Necessity and the mother of invention

The Covid-19 outbreak is compelling financial services companies to conduct a top-to-bottom review of their operational foundations – staff, office space, methods of client engagement and working culture.

But it may come as a surprise to discover how quickly necessity translates into reinvention when the handbrake of movement restrictions is lifted.

Recent discussions ­ with a London-based asset manager, with an investment banking executive and with a senior recruitment consultant ­ provide The Lens with insight on how this may unwind.

The recruitment market is often a guide to where the economic winds are blowing ­ and there has been a vibrant market for senior appointments in the universal banking, asset management and asset servicing sectors from H2 19 extending into Q1 20.

Since late February, however, the coronavirus has applied a pause button to the industry and arrived with little advanced warning.

This may be an enforced calm before the storm. When governments announce the end of lockdown, this is likely to unleash a step up in demand from banks, broker-dealers and asset managers for high quality sales executives.

With limited opportunity to grow organically as the industry reorients itself, leading firms will be looking to new hires to seize market share and to fight their way out of the shutdown.

More generally, the Covid crisis has triggered an unanticipated performance review for firm’s working practices and estates policies. Companies previously doubting whether large-scale remote working would fit their business culture have found, in most instances, this works better than expected. How far it is optimal is now the burning question.

The Lens understands that a number of financial services groups are reassessing how much value they get from their office space – which may be draining annual rent in excess of £100 per sq ft in Canary Wharf or other prime locations.

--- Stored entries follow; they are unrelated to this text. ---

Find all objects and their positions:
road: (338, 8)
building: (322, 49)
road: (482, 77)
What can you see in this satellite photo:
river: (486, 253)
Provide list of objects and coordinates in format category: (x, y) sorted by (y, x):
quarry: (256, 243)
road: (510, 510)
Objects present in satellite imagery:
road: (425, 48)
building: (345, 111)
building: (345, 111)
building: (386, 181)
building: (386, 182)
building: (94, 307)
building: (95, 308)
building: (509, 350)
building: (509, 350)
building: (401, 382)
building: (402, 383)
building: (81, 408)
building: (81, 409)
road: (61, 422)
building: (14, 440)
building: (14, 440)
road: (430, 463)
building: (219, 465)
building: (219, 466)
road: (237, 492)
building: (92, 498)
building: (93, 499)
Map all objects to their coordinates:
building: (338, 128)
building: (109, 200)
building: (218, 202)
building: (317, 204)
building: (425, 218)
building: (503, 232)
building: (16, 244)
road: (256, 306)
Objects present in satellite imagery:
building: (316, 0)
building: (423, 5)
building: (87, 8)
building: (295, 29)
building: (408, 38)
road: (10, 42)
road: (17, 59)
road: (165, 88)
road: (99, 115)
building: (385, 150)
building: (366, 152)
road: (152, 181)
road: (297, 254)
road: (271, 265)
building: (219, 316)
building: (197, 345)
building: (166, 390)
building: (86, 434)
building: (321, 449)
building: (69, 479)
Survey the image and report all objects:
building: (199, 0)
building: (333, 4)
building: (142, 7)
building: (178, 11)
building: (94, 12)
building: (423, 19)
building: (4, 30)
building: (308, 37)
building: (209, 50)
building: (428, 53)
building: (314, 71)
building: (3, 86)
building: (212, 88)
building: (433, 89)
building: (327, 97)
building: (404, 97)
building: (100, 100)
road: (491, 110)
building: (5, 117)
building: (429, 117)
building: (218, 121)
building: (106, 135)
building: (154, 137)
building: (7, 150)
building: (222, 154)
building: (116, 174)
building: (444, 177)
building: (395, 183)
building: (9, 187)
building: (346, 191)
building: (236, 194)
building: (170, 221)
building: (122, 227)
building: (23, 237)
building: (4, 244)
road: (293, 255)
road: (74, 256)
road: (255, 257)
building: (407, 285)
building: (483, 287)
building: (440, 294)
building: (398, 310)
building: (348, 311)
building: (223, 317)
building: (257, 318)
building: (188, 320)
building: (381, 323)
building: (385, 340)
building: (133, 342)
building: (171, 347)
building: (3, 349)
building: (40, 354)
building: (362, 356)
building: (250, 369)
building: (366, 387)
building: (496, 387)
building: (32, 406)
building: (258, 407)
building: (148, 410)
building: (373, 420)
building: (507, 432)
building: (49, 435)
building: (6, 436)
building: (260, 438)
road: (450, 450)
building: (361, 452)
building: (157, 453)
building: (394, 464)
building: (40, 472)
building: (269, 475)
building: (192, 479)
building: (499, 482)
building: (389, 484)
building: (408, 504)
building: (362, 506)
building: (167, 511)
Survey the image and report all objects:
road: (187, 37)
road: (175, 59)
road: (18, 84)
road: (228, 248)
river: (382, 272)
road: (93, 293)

The alternative, The Lens is told, is to shrink their key activities into just a few floors in their marquee central offices – and to establish an out of town mini-campus where land is cheaper and the air is fresher. Here they can host clients (when face-to-face meeting is preferred), schedule strategy meetings, do creative thinking around the whiteboard and provide desk space for staff that need (or wish) to work on site.

The remaining time, staff will work remotely. This will reduce commuting time, lower office costs, accelerate the transition to carbon-neutrality and reduce crowding in major financial centres.

With remote-working technology now battle-tested, a transition that might have taken 10 years is being rolled forward into the here and now.